Sen. John McCain has finally recognized that our economy is not "fundamentally sound."
If he had some understanding of what's "fundamental" in economics, he would not have missed the boat for so long.
All he needed to do was pay some attention to the economic ups and downs during the eight years of the Bush administration.
Unemployment is up. Inflation has been on the rise too, even though you'd expect it to ease with a weakening economy.
This is a nasty combination, since the tools government uses to reduce unemployment tend to increase inflation and vice versa.
Federal deficits and the federal debt are up. We've added over $2 trillion of red ink to our nation's debt. Now we get to pay interest on it, which makes it that much harder to reduce deficits in the future.
Total household mortgage debt is up by about 50 percent since 2000. Medical care expenses are up.

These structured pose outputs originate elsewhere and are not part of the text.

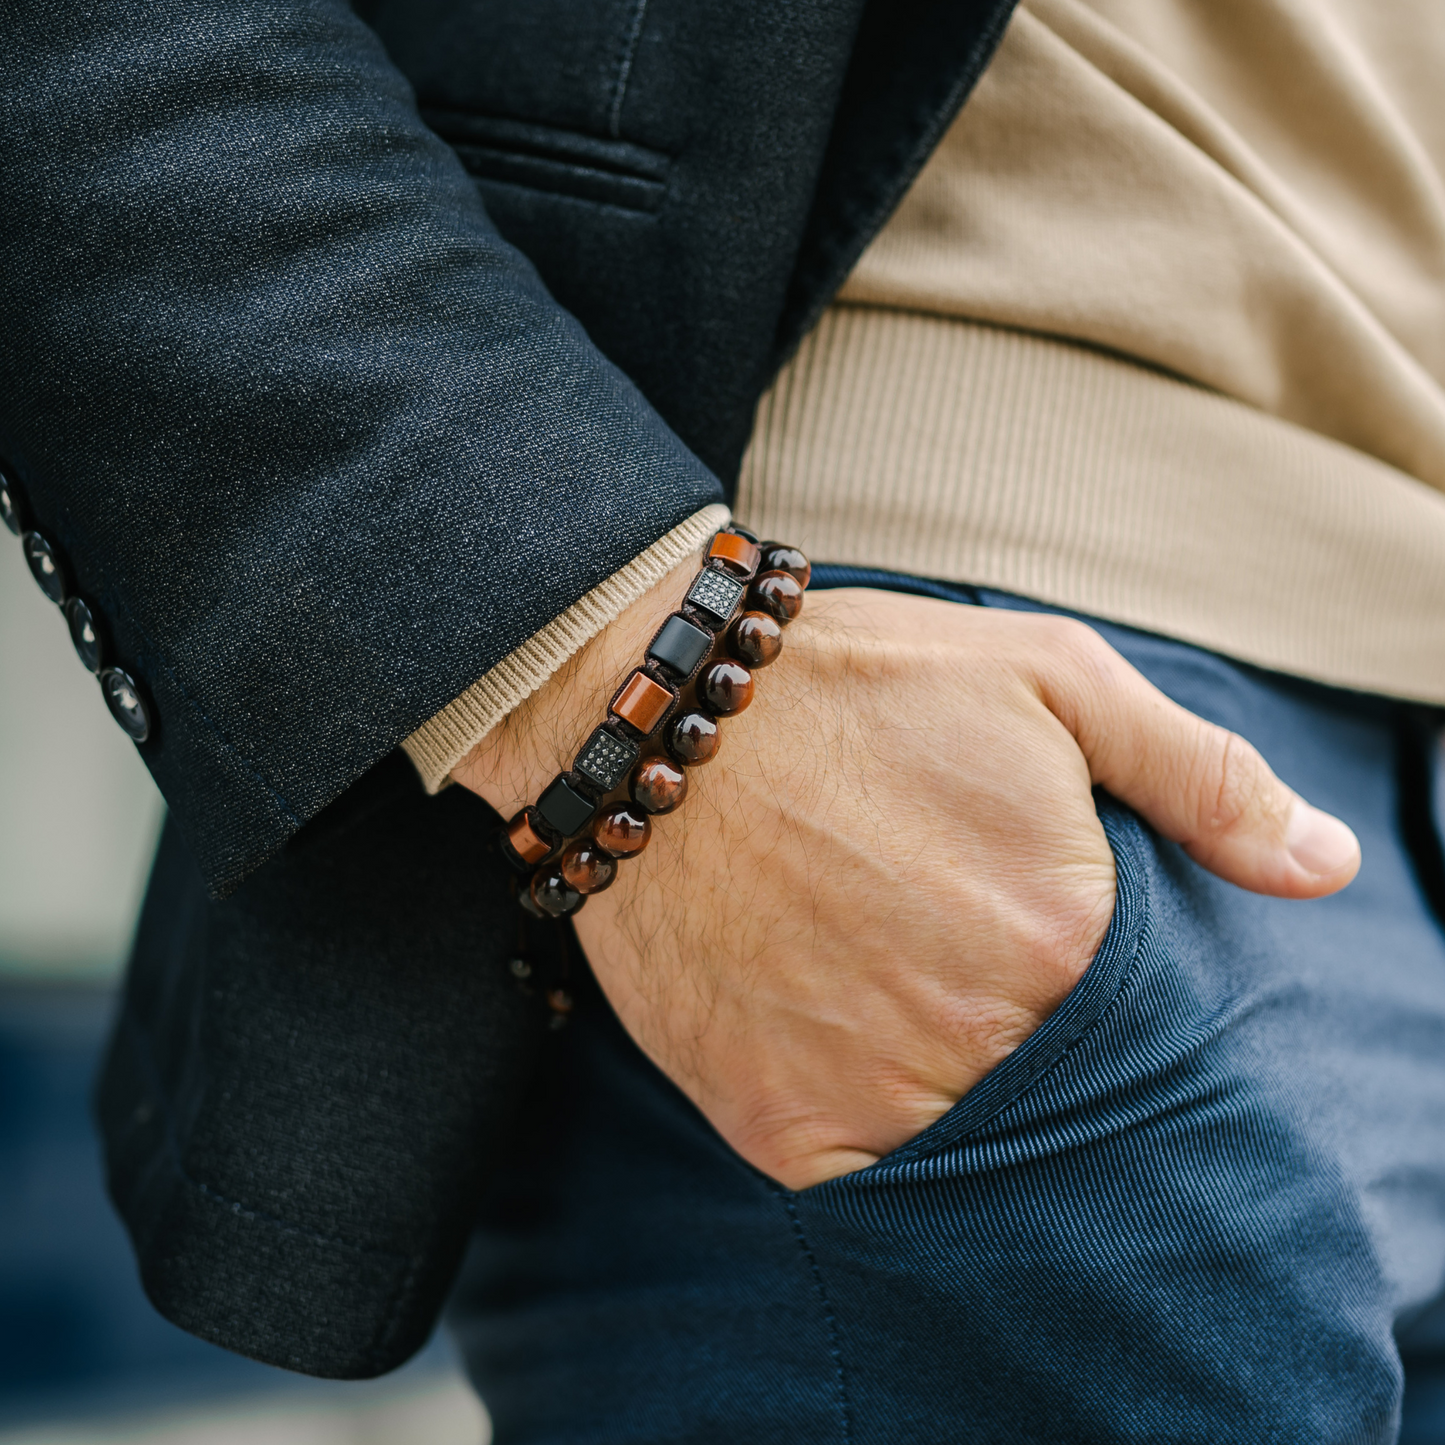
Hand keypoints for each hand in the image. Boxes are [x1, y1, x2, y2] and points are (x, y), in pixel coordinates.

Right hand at [455, 567, 1359, 1189]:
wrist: (655, 717)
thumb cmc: (855, 684)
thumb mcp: (1049, 677)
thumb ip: (1203, 777)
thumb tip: (1330, 868)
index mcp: (1063, 931)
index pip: (1140, 1016)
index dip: (1092, 970)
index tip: (1029, 924)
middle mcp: (977, 1031)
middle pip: (1050, 1081)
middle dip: (1020, 1026)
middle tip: (943, 943)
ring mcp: (872, 1089)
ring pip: (961, 1138)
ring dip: (943, 1080)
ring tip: (882, 977)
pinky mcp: (778, 1123)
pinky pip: (861, 1172)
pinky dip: (863, 1123)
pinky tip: (835, 1028)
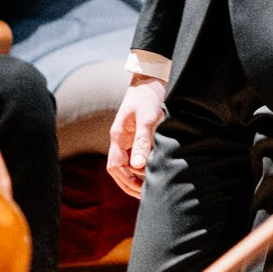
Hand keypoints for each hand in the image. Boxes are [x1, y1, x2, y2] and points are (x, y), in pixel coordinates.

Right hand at [108, 77, 167, 197]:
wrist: (152, 77)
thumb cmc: (149, 95)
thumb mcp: (147, 118)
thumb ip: (142, 141)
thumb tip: (138, 166)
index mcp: (118, 137)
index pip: (114, 166)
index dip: (125, 181)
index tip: (141, 191)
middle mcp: (120, 139)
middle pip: (119, 169)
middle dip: (131, 183)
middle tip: (149, 195)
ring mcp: (129, 137)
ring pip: (129, 163)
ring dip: (139, 176)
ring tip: (155, 185)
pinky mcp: (139, 135)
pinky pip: (138, 155)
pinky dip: (145, 165)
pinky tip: (158, 170)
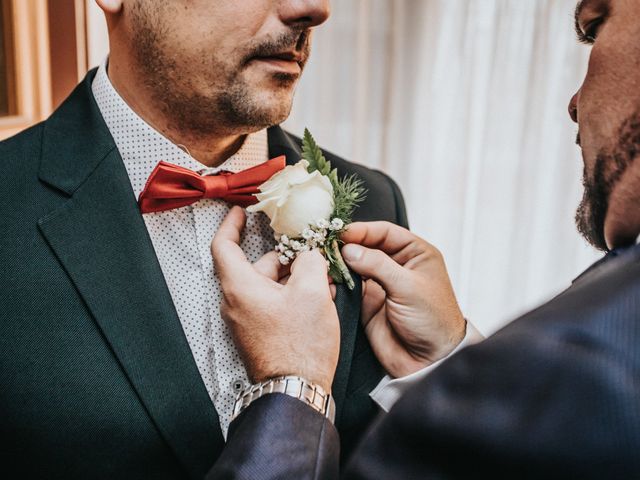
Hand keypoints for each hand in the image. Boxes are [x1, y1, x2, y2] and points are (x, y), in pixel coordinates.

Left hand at [211, 206, 340, 391]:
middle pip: (257, 265)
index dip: (231, 224)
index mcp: (240, 287)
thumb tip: (309, 254)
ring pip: (269, 285)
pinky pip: (274, 304)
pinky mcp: (260, 333)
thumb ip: (310, 262)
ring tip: (324, 275)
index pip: (223, 246)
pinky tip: (320, 296)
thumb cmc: (300, 345)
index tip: (241, 211)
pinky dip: (293, 295)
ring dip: (295, 276)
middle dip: (285, 255)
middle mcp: (238, 302)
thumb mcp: (312, 292)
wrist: (296, 390)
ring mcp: (248, 320)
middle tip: (309, 248)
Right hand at [341, 222, 465, 377]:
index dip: (362, 230)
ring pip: (355, 265)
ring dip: (340, 263)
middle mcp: (397, 266)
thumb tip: (349, 249)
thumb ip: (377, 265)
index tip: (341, 232)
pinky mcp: (368, 303)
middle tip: (327, 245)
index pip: (384, 232)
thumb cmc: (434, 321)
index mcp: (416, 254)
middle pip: (367, 246)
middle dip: (348, 245)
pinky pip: (349, 287)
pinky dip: (338, 282)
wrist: (430, 361)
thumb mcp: (408, 287)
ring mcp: (381, 284)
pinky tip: (328, 279)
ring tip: (324, 261)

But not everything is up. The value of the dollar is down. The stock market is down.
Unemployment, inflation, federal deficits and federal debt, household debt, the stock market, the dollar - these are economic fundamentals.
Economists have been telling us for the past three or four years that they're out of kilter here in the United States. Anyone who understands economic fundamentals knows that these imbalances are not sustainable.

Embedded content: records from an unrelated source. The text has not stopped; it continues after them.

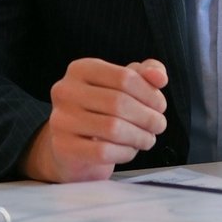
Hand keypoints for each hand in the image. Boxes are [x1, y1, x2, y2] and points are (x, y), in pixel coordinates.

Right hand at [22, 57, 168, 182]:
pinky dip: (125, 152)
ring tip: (147, 138)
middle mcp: (65, 91)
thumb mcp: (123, 85)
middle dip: (148, 117)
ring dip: (140, 136)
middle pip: (119, 102)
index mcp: (80, 69)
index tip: (160, 105)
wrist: (73, 146)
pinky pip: (103, 151)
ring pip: (113, 128)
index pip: (124, 77)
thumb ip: (146, 74)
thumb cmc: (102, 110)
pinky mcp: (63, 147)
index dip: (150, 93)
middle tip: (158, 125)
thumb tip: (158, 76)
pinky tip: (130, 150)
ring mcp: (61, 119)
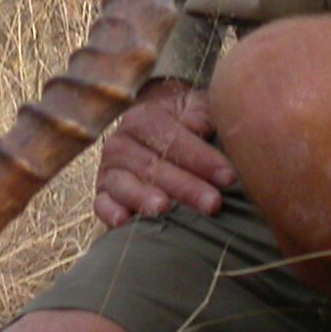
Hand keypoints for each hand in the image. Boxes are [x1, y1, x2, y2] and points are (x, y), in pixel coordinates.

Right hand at [95, 78, 234, 228]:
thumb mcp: (197, 109)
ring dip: (143, 197)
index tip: (229, 176)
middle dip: (184, 186)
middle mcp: (122, 142)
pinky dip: (109, 212)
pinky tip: (123, 221)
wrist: (155, 129)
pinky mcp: (103, 194)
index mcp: (144, 118)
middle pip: (151, 165)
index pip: (171, 138)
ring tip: (163, 208)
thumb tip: (201, 128)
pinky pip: (101, 203)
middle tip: (212, 203)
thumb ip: (204, 115)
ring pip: (124, 184)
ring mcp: (110, 170)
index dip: (200, 157)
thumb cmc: (186, 123)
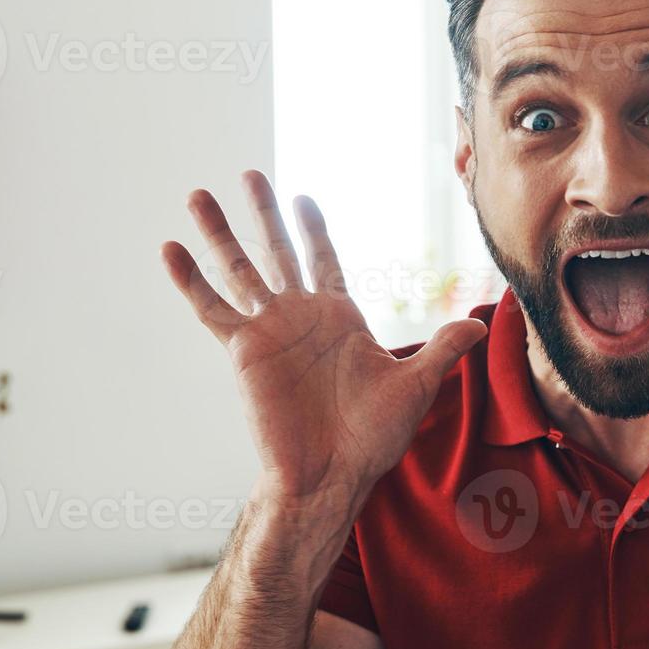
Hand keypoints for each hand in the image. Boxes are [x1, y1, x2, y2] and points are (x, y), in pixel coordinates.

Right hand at [161, 171, 486, 504]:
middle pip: (278, 251)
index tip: (303, 197)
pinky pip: (211, 309)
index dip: (313, 229)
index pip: (325, 259)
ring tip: (198, 195)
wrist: (332, 474)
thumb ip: (442, 349)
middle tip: (250, 174)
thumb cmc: (374, 437)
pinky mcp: (243, 351)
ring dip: (219, 233)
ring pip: (239, 270)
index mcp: (340, 318)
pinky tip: (169, 248)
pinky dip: (189, 279)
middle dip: (264, 213)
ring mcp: (269, 331)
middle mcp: (301, 317)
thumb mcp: (416, 385)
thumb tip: (479, 323)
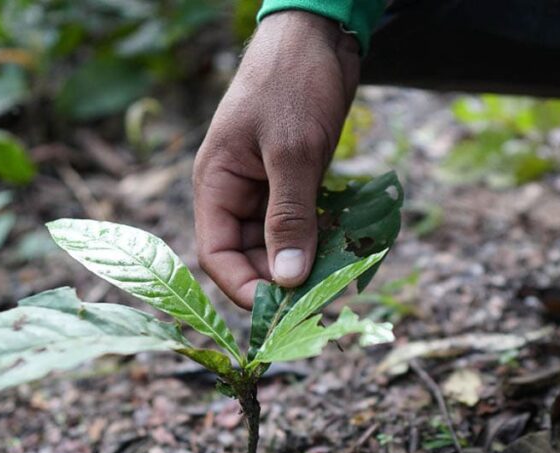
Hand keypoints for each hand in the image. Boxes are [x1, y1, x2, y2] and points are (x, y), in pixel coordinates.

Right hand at [192, 11, 359, 307]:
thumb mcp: (292, 153)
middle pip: (248, 255)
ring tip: (336, 272)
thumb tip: (287, 280)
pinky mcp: (293, 180)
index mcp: (216, 183)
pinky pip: (300, 221)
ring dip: (304, 259)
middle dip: (280, 277)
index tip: (280, 310)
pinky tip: (343, 246)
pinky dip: (319, 235)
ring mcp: (265, 186)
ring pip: (277, 241)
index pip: (217, 254)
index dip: (244, 287)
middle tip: (320, 293)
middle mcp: (235, 191)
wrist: (319, 35)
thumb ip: (289, 217)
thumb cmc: (294, 84)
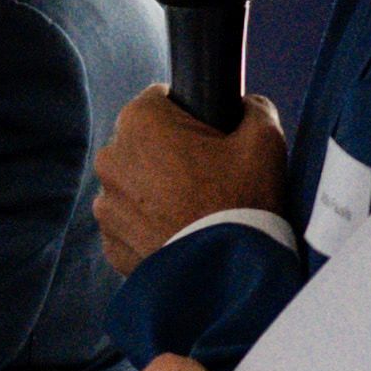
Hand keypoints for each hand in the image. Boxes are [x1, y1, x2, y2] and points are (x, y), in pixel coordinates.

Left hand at [90, 86, 285, 259]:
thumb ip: (254, 107)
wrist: (226, 272)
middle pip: (143, 143)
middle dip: (170, 152)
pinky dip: (151, 226)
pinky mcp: (109, 242)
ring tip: (196, 209)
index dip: (188, 112)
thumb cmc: (243, 199)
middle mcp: (110, 159)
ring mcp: (105, 204)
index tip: (209, 133)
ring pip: (134, 185)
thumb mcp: (264, 139)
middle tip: (209, 174)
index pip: (159, 99)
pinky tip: (181, 233)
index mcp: (140, 123)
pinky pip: (131, 224)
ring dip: (157, 190)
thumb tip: (245, 105)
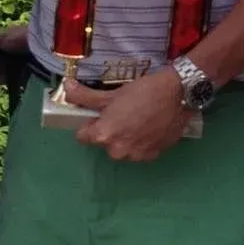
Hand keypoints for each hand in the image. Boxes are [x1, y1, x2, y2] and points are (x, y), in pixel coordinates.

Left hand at [64, 67, 192, 161]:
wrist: (177, 94)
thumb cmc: (142, 91)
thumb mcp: (111, 93)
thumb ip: (85, 96)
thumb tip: (65, 88)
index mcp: (104, 135)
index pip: (83, 137)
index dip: (90, 123)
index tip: (101, 113)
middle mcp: (118, 151)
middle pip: (104, 143)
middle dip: (109, 130)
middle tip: (122, 112)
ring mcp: (137, 156)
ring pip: (122, 148)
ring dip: (126, 137)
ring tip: (138, 118)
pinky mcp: (153, 155)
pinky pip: (139, 150)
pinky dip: (141, 141)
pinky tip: (150, 126)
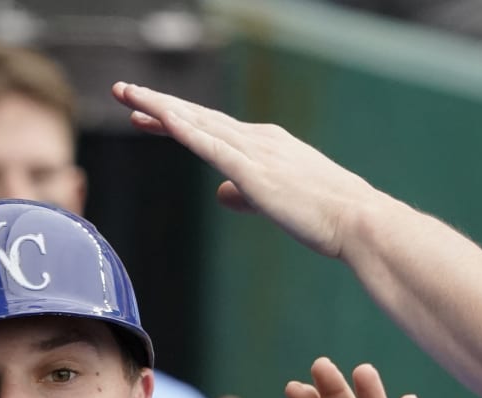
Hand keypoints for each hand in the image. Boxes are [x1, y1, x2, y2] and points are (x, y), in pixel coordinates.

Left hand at [112, 81, 369, 261]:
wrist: (358, 221)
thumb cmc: (327, 217)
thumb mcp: (277, 202)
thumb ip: (246, 195)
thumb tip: (221, 193)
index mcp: (267, 145)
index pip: (211, 128)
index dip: (176, 120)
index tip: (148, 115)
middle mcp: (258, 139)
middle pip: (197, 118)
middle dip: (158, 104)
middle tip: (123, 91)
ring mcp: (255, 152)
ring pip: (197, 123)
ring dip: (160, 107)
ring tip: (127, 95)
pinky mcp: (253, 172)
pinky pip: (210, 145)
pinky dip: (183, 128)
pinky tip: (160, 117)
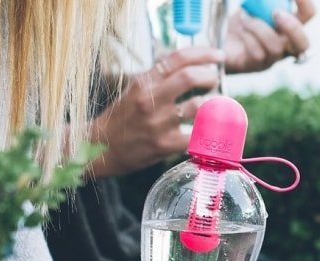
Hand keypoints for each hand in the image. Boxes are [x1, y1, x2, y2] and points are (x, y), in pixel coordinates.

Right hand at [87, 47, 224, 177]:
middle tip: (213, 81)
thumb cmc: (121, 119)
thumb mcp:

Add to all that the policies of the Bush administration to encourage easy credit, combined with bank regulation more lax than anything since the days of Herbert Hoover, and you have a recipe for the crisis we are now enduring.
Sen. McCain's 13th-hour effort to mend his tattered economic fences simply confirms that he was telling us the truth when he said he knew little about economics.
We can't expect him to fix problems he doesn't understand and does not even acknowledge until he is hit between the eyes with a two-by-four.